Return everything in the data below from the line containing "country: Canada" down to the line containing "genus: Mirabilis", both lines included, copied without any change.

** begin **

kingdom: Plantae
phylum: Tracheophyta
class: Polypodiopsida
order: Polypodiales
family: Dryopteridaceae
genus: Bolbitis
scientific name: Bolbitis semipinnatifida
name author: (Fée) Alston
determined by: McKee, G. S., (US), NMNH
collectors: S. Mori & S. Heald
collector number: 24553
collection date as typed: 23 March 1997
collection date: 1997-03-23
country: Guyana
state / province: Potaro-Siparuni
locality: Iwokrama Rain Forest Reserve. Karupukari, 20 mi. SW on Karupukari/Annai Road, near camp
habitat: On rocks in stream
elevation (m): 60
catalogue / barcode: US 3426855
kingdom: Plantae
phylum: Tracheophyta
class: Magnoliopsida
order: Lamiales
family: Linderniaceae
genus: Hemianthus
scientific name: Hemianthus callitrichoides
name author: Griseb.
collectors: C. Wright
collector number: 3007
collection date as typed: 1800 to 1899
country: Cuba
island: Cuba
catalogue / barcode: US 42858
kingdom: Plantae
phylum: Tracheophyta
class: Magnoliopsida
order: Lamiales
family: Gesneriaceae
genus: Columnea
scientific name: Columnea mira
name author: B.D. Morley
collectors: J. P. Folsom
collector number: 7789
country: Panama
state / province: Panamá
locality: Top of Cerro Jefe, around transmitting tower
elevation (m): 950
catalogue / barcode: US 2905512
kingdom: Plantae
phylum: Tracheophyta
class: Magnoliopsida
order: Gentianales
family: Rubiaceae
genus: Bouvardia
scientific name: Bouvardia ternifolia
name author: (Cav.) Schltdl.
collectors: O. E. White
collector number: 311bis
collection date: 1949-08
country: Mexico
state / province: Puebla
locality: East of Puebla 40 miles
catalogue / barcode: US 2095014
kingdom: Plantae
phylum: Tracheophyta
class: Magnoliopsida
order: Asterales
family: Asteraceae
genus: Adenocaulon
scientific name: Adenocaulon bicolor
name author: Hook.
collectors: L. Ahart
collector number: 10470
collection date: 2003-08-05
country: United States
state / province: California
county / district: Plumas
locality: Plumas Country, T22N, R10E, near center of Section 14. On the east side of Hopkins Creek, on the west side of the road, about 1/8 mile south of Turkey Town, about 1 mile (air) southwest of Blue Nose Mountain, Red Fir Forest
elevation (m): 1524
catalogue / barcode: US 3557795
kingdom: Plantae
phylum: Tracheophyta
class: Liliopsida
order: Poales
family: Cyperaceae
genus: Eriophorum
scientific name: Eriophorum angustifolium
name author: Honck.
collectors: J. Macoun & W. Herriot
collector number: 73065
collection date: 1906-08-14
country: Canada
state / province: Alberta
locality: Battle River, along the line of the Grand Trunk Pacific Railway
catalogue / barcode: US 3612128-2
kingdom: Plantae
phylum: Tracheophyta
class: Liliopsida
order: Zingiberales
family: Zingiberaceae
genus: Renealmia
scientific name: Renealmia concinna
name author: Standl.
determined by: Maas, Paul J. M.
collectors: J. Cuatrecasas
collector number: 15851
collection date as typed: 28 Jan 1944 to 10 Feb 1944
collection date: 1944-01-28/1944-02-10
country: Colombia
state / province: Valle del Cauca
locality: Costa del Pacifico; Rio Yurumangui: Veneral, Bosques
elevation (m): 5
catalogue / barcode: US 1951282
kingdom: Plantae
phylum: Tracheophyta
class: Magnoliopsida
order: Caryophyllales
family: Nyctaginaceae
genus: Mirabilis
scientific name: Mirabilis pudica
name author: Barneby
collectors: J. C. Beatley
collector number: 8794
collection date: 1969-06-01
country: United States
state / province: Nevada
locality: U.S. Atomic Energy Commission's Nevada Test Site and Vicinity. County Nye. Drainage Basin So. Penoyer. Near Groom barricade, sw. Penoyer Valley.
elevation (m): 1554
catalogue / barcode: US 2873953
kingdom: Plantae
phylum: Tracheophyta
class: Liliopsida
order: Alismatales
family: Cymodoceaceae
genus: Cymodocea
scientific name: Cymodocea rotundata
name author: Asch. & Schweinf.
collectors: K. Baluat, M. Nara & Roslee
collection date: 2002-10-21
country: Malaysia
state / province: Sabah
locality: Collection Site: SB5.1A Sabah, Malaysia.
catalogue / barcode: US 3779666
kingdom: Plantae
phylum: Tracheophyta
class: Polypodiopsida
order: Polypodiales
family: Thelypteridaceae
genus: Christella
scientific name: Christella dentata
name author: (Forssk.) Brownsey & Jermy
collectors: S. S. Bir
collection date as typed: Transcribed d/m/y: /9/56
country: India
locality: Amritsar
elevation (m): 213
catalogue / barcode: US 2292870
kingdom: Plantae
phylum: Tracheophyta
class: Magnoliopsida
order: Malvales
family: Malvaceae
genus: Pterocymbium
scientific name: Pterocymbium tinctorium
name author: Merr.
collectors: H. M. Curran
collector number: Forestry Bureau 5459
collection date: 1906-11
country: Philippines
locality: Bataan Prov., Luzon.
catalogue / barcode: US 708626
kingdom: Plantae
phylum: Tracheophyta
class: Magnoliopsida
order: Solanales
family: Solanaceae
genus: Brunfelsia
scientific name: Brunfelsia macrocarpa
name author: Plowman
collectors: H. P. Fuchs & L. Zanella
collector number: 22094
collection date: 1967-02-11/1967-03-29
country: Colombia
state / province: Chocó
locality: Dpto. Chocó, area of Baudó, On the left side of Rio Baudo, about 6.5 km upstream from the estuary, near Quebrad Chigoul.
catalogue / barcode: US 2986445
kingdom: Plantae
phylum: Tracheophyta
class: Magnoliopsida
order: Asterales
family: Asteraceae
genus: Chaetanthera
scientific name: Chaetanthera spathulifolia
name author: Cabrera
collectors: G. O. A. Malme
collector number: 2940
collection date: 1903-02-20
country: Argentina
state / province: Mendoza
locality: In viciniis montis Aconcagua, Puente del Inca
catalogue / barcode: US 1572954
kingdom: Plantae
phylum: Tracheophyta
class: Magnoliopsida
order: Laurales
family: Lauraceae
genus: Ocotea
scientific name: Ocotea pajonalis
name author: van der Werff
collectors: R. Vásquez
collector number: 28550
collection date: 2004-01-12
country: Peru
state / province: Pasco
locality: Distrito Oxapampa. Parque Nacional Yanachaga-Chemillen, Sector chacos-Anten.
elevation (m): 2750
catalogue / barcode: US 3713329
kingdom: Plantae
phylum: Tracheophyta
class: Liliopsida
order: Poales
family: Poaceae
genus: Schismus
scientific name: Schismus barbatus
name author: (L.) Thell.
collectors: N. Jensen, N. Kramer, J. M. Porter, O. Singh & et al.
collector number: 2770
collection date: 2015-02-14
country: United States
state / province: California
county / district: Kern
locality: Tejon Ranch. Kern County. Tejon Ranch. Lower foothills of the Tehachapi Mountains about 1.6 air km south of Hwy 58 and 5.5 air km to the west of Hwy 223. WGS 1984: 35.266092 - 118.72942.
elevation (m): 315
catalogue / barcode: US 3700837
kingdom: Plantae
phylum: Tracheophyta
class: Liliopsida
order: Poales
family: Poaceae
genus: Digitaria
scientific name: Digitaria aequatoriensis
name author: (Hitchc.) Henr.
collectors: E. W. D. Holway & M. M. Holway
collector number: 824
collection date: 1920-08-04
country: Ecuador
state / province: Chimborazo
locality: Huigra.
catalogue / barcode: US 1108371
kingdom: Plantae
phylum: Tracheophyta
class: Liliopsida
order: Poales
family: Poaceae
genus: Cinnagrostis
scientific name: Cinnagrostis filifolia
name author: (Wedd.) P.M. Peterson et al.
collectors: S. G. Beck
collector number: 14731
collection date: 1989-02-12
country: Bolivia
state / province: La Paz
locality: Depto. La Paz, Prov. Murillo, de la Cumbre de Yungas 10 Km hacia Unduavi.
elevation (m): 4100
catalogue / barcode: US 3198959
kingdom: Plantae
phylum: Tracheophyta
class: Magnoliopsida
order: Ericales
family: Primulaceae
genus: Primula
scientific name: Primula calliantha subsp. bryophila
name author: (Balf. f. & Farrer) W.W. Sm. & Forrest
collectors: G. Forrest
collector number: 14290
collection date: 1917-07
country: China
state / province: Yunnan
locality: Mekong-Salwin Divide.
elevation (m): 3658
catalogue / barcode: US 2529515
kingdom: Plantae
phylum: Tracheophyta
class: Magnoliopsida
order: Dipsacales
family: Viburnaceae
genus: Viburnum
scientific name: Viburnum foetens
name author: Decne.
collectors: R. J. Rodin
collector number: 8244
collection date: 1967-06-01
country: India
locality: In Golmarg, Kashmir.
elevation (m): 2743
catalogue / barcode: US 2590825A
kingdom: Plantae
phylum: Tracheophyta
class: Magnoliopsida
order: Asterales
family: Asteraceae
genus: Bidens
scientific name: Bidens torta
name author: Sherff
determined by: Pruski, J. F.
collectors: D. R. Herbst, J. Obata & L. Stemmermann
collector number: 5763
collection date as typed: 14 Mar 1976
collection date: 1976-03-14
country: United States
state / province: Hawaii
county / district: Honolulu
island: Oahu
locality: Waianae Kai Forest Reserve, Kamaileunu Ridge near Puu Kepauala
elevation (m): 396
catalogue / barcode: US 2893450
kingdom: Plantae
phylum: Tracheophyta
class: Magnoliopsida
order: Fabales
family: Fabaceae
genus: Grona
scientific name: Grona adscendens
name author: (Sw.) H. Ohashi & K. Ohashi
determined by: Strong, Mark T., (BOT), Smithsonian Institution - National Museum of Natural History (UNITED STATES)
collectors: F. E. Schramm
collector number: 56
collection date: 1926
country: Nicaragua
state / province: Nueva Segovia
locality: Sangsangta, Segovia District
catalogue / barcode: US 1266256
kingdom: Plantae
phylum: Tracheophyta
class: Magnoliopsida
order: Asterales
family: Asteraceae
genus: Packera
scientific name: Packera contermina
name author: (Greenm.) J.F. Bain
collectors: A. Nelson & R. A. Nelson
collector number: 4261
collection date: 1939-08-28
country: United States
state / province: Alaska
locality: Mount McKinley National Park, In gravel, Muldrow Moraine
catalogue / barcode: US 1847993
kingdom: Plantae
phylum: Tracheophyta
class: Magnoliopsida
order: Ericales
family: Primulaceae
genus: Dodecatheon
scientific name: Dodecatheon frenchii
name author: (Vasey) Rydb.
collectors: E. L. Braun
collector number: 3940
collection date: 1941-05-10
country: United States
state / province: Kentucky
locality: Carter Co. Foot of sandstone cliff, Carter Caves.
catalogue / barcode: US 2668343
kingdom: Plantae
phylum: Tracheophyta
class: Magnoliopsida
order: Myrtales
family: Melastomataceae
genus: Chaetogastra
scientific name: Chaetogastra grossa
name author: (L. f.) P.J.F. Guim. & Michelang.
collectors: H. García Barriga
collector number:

** end **

Written reply |
country: Canada
state / province: Alberta
locality: Battle River, along the line of the Grand Trunk Pacific Railway
catalogue / barcode: US 3612128-2
kingdom: Plantae
phylum: Tracheophyta
class: Liliopsida
order: Zingiberales
family: Zingiberaceae
genus: Renealmia
scientific name: Renealmia concinna
name author: Standl.
determined by: Maas, Paul J. M.
collectors: J. Cuatrecasas
collector number: 15851
collection date as typed: 28 Jan 1944 to 10 Feb 1944
collection date: 1944-01-28/1944-02-10
country: Colombia
state / province: Valle del Cauca
locality: Costa del Pacifico; Rio Yurumangui: Veneral, Bosques
elevation (m): 5
catalogue / barcode: US 1951282
kingdom: Plantae
phylum: Tracheophyta
class: Magnoliopsida
order: Caryophyllales
family: Nyctaginaceae
genus: Mirabilis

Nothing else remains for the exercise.